Un assistant IA change sans prévenir personne
Un DSI d'hôpital me pose une question simple, il y a deux semaines. Son assistant IA répond différemment à la même question qu'il y a six mois. Rien n'a changé dans la configuration. Le modèle, si.
Personne dans son équipe n'a vu passer la mise à jour. Le fournisseur l'a poussée côté serveur, l'outil est resté disponible pendant toute l'opération. Juste différent.
Une dérive qui ne fait pas de bruit
Un assistant IA change pour trois raisons, en général. Une mise à jour du modèle, décidée par le fournisseur. Un changement du contenu qu'il consulte — une base documentaire, un protocole interne. Un changement de fournisseur ou de version d'API.
Aucune de ces trois raisons ne déclenche d'alerte chez toi. L'outil reste en ligne. Il répond. Juste pas pareil qu'avant.

Exercices d'interprétation de graphiques

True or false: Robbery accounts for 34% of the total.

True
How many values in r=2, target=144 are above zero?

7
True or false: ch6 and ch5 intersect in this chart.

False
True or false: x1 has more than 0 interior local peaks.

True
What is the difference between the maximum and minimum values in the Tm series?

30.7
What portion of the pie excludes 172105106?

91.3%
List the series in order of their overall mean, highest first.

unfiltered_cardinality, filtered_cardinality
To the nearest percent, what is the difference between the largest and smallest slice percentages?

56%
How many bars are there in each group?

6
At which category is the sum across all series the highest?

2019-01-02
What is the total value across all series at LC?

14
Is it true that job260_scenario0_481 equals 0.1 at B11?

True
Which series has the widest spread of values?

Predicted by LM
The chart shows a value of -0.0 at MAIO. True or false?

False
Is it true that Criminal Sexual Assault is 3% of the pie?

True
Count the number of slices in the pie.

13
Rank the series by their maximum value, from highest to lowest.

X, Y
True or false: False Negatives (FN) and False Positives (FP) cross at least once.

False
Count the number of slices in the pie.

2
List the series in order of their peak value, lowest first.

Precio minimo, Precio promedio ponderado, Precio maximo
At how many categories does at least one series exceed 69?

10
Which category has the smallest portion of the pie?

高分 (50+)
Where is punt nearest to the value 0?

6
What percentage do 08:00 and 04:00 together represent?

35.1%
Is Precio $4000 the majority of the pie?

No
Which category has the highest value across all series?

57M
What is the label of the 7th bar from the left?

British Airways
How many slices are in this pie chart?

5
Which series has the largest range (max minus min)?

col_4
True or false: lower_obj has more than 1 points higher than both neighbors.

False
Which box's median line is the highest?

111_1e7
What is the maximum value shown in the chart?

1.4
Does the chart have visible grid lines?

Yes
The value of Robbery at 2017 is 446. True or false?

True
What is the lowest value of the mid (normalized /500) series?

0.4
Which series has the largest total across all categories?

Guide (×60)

CONSIGNES À SUIVRE =>
1 > Recopiez sans rien changer le passage de l'extrait sur l'assistant IA qui va de « Un assistant IA change sans » à « Le modèle, si. », ces deux bornes comprises.
2 > Résumez en deux phrases l'extrait sur l'assistant IA.

RÉPONSES AUX CONSIGNES =>
1 >
Un assistant IA change sans prévenir personne
Un DSI d'hôpital me pose une question simple, il y a deux semaines. Son assistant IA répond différemment à la même question qu'il y a six mois. Rien n'a changé dans la configuration. Le modèle, si.

2 > Un DSI d'hôpital a constaté que son assistant IA répondait différemment à la même question qu'il y a six mois : le fournisseur avait mis à jour le modèle côté serveur sans que personne dans son équipe ne s'en aperçoive. Un assistant IA change en général pour trois raisons, une mise à jour du modèle, un changement du contenu consulté ou un changement de fournisseur ou de version d'API, et aucune ne déclenche d'alerte.